Case study: Synthesis of triple-stranded DNA[1]

Double-stranded poly(dG)–poly(dC) and triple-stranded poly(dG)–poly(dG)–poly(dC) DNA were deposited on the surface of HOPG and visualized using AFM. The high resolution attained by HRC enabled to detect single-stranded regions in double-stranded poly(dG)–poly(dC) and double-stranded and single-stranded regions in poly(dG)–poly(dG)–poly(dC) triplexes, as well as to resolve the helical pitch of the triplex molecules. The reaction of G-strand extension in poly(dG)–poly(dC) by the Klenow exo⁻ fragment of DNA polymerase I was followed. The dynamics of the triplex synthesis on a molecular level was monitored by identifying double- and triple-stranded regions along the synthesized poly(dG)–poly(dG)–poly(dC) molecules.

As seen in figure 1, three different structural motifs, with heights of 0.4 ± 0.1 nm, 1.0 ± 0.1 nm and 2.0 ± 0.1 nm, respectively, can clearly be distinguished along the molecules. It should also be noted that, when imaged with commercial tips, no clear distinction of the structural alterations along the triplex molecules could be obtained. This attests to the higher spatial resolution of HRC.
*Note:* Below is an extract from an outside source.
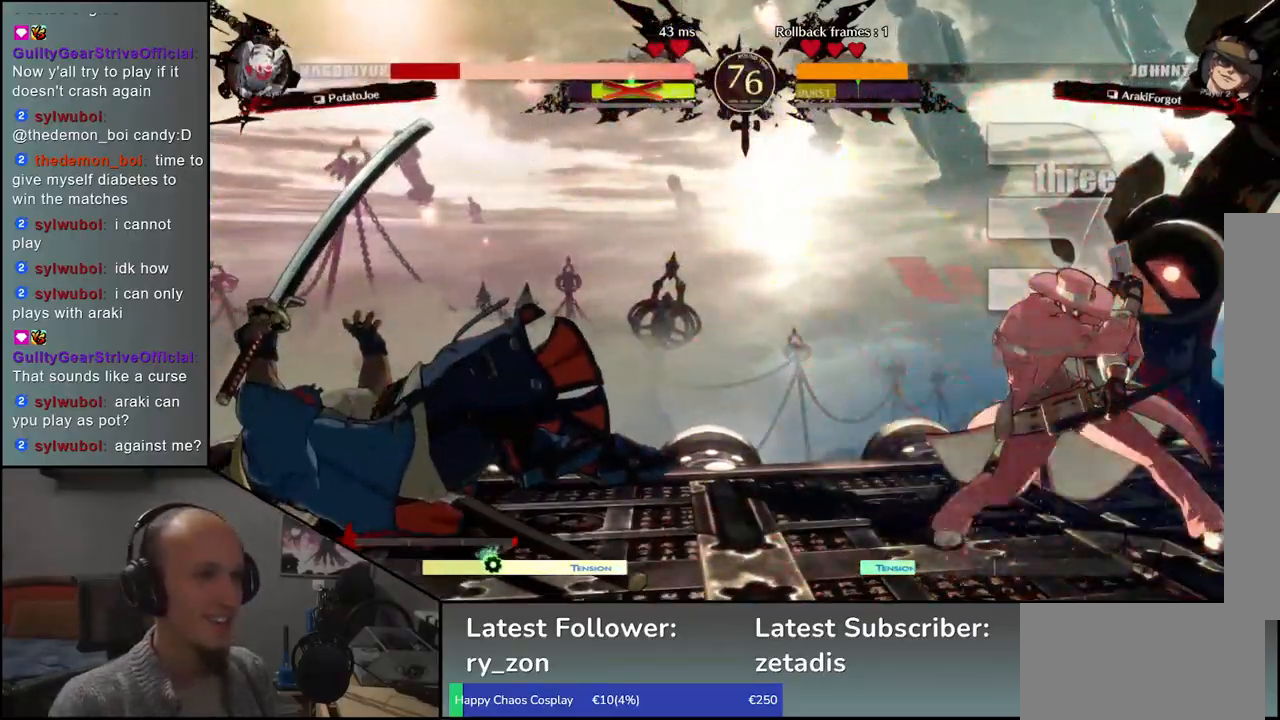
{"buttons": [], "left_stick": "left", "events": []}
Figure 1. High-resolution AFM image of poly(dG)–poly(dG)–poly(dC) triplex DNA. Notice the single-strand (dark blue), double-strand (light blue) and triple-strand (red) regions in the molecules. The bottom-right inset is a cross-section of triplex, dsDNA and ssDNA regions in the molecule, taken at the short unmarked lines in the image. Bottom-left diagrams present schematic views of three types of molecules, as indicated by the arrows: 1, full-length or ‘completed’ triplex molecule; 2, ‘partially-synthesized’ triplex, containing both triplex and dsDNA fragments; 3, ‘over-synthesized’ triplex, containing a single-stranded fragment at the end of the molecule.

The dependences of the height and the width of different parts of the DNA molecules on the number of strands of which they are comprised are presented in figure 2. Both the molecular height and the width depend linearly on the number of strands composing the DNA. The measured height on HOPG is higher than the height on mica. The apparent width, measured by HRC on HOPG, is consistently higher than the molecular height, having the same slope. This constant difference (3.3 nm) is at least partially due to the convolution of the real molecule’s width with the tip radius. Therefore it is also plausible that the molecule bound to the surface does not present a round cross-section to the AFM; its deconvoluted width is about 1–1.5 nm greater than its height. Similar AFM images of ssDNA and dsDNA done on HOPG using conventional Si probes have yielded much higher values. It should be noted that the small radius of HRC allows such small values of DNA width to be measured, thus allowing to visualize morphological features of the molecules.

Figure 2. Dependence of the height (bottom traces) and the width (top traces) of molecules on the number of strands composing the DNA. Bottom trace (squares): DNA height on mica. Circles: DNA height on HOPG. Diamonds: DNA width on HOPG. Top trace (triangles): DNA width on HOPG, using conventional AFM tip.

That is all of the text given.